Writing from a purely objective point of view is extremely difficult, and some experts say nearly impossible to do. Once a writer comments on a detail, experts argue, the comment becomes suggestive. Objective details should be presented like a video surveillance camera recording information. A camera doesn’t infer emotion or detail; it simply records what is visually (and sometimes auditory) clear. For example,
if I were to use objective details to describe this photo, I might say:
The young woman and her father posed together with the flower-covered birthday cake.
The detail is limited by the objective point of view. I can’t comment on how either person in the picture (that would be me and my dad a very long time ago) feels or what either is thinking because it isn’t evident in the photo. The more detail I add to the description, the more subjective it becomes. Just by identifying colors or trying to describe clothing I begin to impose subjective details on the scene. For example, if I were to describe the young woman (me) I might say:
Her pale skin seemed lighter when framed by her red hair.

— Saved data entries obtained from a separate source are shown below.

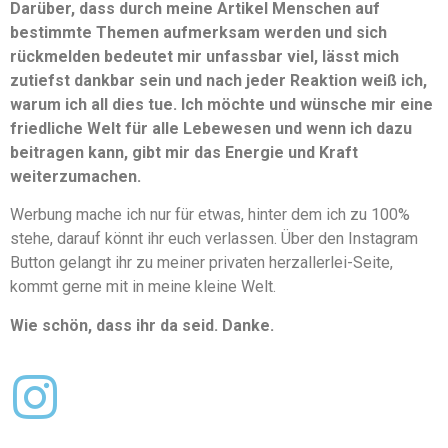
Darüber, dass durch meine Artikel Menschen auf
bestimmte Themen aufmerksam werden und sich
rückmelden bedeutet mir unfassbar viel, lässt mich
zutiefst dankbar sein und nach jeder Reaktion weiß ich,
warum ich all dies tue. Ich möchte und wünsche mir eine
friedliche Welt für alle Lebewesen und wenn ich dazu
beitragen kann, gibt mir das Energie und Kraft
weiterzumachen.
Werbung mache ich nur für etwas, hinter dem ich zu 100%
stehe, darauf könnt ihr euch verlassen. Über den Instagram
Button gelangt ihr zu meiner privaten herzallerlei-Seite,
kommt gerne mit in meine kleine Welt.
Wie schön, dass ihr da seid. Danke.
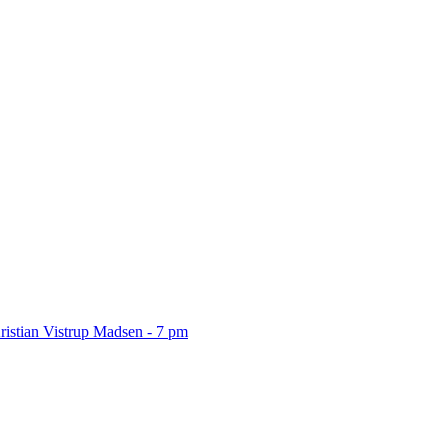
ristian Vistrup Madsen - 7 pm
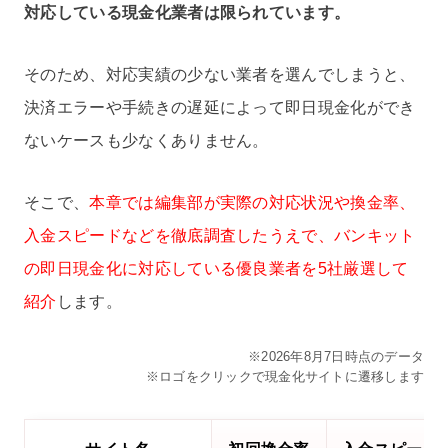
対応している現金化業者は限られています。
そのため、対応実績の少ない業者を選んでしまうと、
決済エラーや手続きの遅延によって即日現金化ができ
ないケースも少なくありません。
そこで、
本章では編集部が実際の対応状況や換金率、
入金スピードなどを徹底調査したうえで、バンキット
の即日現金化に対応している優良業者を5社厳選して
紹介
します。
※2026年8月7日時点のデータ
※ロゴをクリックで現金化サイトに遷移します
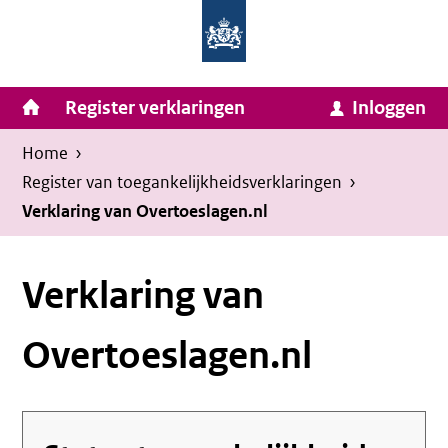
Homepage
Ga
van
naar
Ministerie
Invulassistent
inhoud
Hoofdnavigatie
Register verklaringen
Inloggen
van
Toegankelijkheidsverklaring
Toegankelijkheidsverklaring
Binnenlandse
Kruimelpad
U
Home
›
Zaken
bevindt
Register van toegankelijkheids­verklaringen
›
en
zich
Verklaring van Overtoeslagen.nl
Koninkrijksrelaties
hier:
Verklaring van
Overtoeslagen.nl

Someone else might describe me this way:
The strawberry blonde blushed as her picture was taken.
I know what some other people might write about me, so we’ll stop there. The point is, as writers we apply subjective detail to encourage a reader to see a scene the way that we envision it. Sometimes, thought, using objective detail can be just as effective. Limiting the detail to factual statements and creating a more objective picture for the reader can allow the reader to fill in more significant details of his or her own imagining. If, as a writer, you want to paint a creepy scene, you might include things that are frightening to you. Maybe snakes are slithering across the floor, or spiders dangle from ceiling corners in your view of creepy. The trouble is, not everyone is afraid of spiders and snakes. Your subjective attempt to scare me wouldn’t work because I’m not bothered by those things. Possibly leaving some specifics out and making the description more objective would create the effect you’re after. For example:
The basement corridor was dark. Fluorescent tubes flickered and buzzed at irregular intervals. Water pooled in dark puddles on the floor and scurrying noises came and went behind the walls. Cold, damp air blew in from an unseen source and raised goose flesh on the arms of the two young women.

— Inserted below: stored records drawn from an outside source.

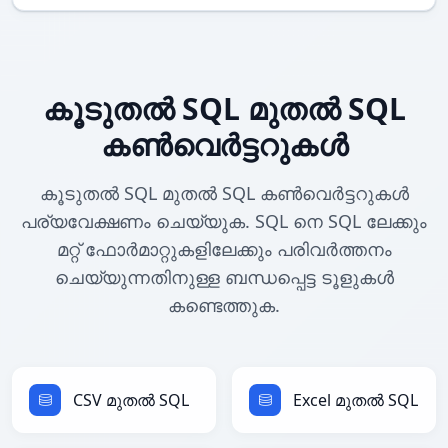
കൂടുതൽ SQL മുതൽ SQL
കൺവെർട്ടറുകൾ
കൂടുതൽ SQL മുതൽ SQL കൺവെർട്ടറുകൾ
പര്യവേക്ഷണം ചെയ്യുക. SQL നെ SQL ലേക്കും
മറ്റ് ഫോർമാറ്റുകളിലേക്കും പരിവർത്തനം
ചെയ്യുന്നതിനുള്ള ബന്ധപ്പെട്ട ടൂളുകൾ
കണ്ടെത്തുക.
CSV മുതൽ SQL
Excel മുതൽ SQL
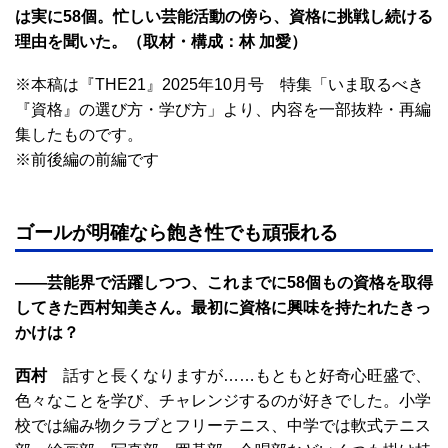
は実に58個。忙しい芸能活動の傍ら、資格に挑戦し続ける
理由を聞いた。
（取材・構成：林 加愛）
※本稿は『THE21』2025年10月号 特集「いま取るべき
『資格』の選び方・学び方」より、内容を一部抜粋・再編
集したものです。
※前後編の前編です
ゴールが明確なら飽き性でも頑張れる
――芸能界で活躍しつつ、これまでに58個もの資格を取得
してきた西村知美さん。最初に資格に興味を持たれたきっ
かけは？
西村
話すと長くなりますが……もともと好奇心旺盛で、
色々なことを学び、チャレンジするのが好きでした。小学
校では編み物クラブとフリーテニス、中学では軟式テニス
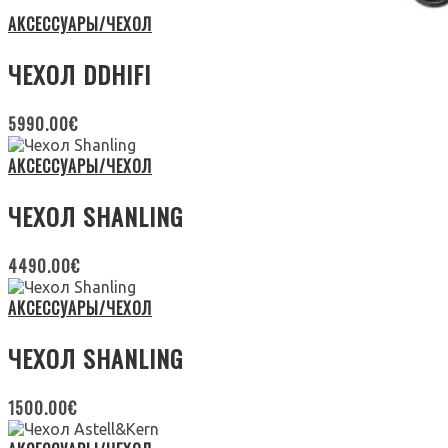
АКСЕССУАРЫ/ЧЕХОЛ
ЧЕХОЛ DDHIFI
5990.00
€
АКСЕССУАРЫ/ЧЕХОЛ
ЧЕХОЛ SHANLING
4490.00
€
АКСЕССУАРЫ/ЧЕХОЛ
ЧЕХОЛ SHANLING
1500.00
€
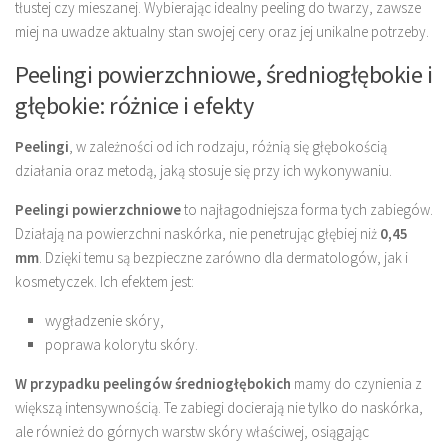
tłustej czy mieszanej. Wybierając idealny peeling do twarzy, zawsze
miej na uwadze aktualny stan swojej cery oraz jej unikalne potrzeby.
Peelingi powierzchniowe, średniogłębokie i
głębokie: różnice i efekty
Peelingi
, w zależności od ich rodzaju, różnią się głębokością
działania oraz metodą, jaką stosuje się przy ich wykonywaniu.
Peelingi powierzchniowe
to najłagodniejsza forma tych zabiegów.
Działają na powierzchni naskórka, nie penetrując głębiej niż
0,45
mm
. Dzięki temu są bezpieczne zarówno dla dermatologów, jak i
kosmetyczek. Ich efektem jest:
wygładzenie skóry,
poprawa kolorytu skóry.
W przypadku peelingów średniogłębokich
mamy do czynienia z
większą intensywnością. Te zabiegi docierają nie tylko do naskórka,
ale również do górnych warstw skóry właściwej, osiągając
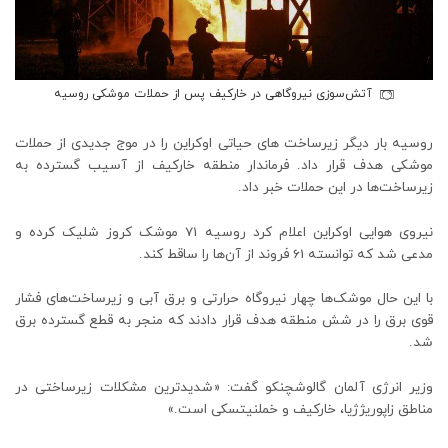
آتش‌سوزی نیروگاهی در خارکیف پس از حملات موشکی روسیه
روسیه بار دیگر زیرساخت های حیاتی اوکراین را در موج جدیدی از حملات
موشکی هدف قرار داد. فرماندار منطقه خارکیف از آسیب گسترده به
زیرساخت‌ها در این حملات خبر داد.
نیروی هوایی اوکراین اعلام کرد روسیه 71 موشک کروز شلیک کرده و
مدعی شد که توانسته 61 فروند از آن‌ها را ساقط کند.
با این حال موشک‌ها چهار نیروگاه حرارتی و برق آبی و زیرساخت‌های فشار
قوی برق را در شش منطقه هدف قرار دادند که منجر به قطع گسترده برق
شد.
وزیر انرژی آلمان گالوشچنکو گفت: «شدیدترین مشکلات زیرساختی در
مناطق زاپوریژژیا، خارکیف و خملنیتسکی است.»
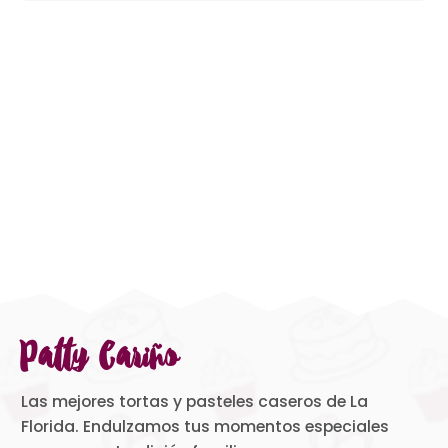
Patty Cariño
Las mejores tortas y pasteles caseros de La
Florida. Endulzamos tus momentos especiales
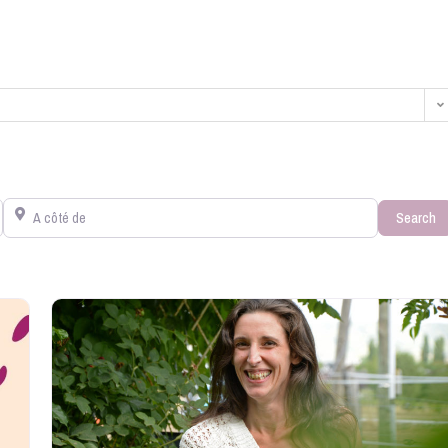
A côté de
S
Search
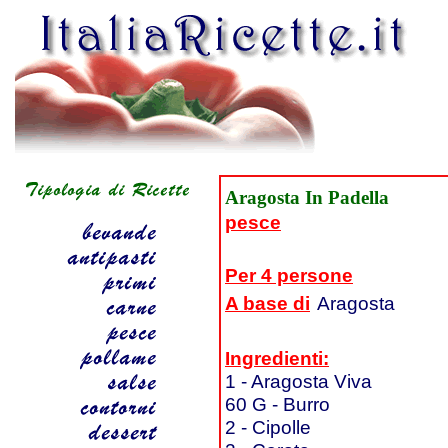
Aragosta In Padella
pesce
Per 4 persone
A base di
Aragosta
Ingredienti:
1 - Aragosta Viva
60 G - Burro
2 - Cipolle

There’s a lot left to the imagination, and often that’s more powerful than filling in every detail for the reader. Objective detail works on almost a Zen level, with the idea that less is sometimes more.
The Japanese refer to this concept as yohaku-no-bi. It’s like the concept of the Zen garden: empty space has value, meaning, and beauty, too.
There is a place for each type of description, but as writers we are so often told “show, don’t tell” that we come to believe everything in our writing requires adjective overkill. Sometimes, leaving a bit of the page blank and allowing the reader to fill in his or her own details is a much stronger way to tell the story.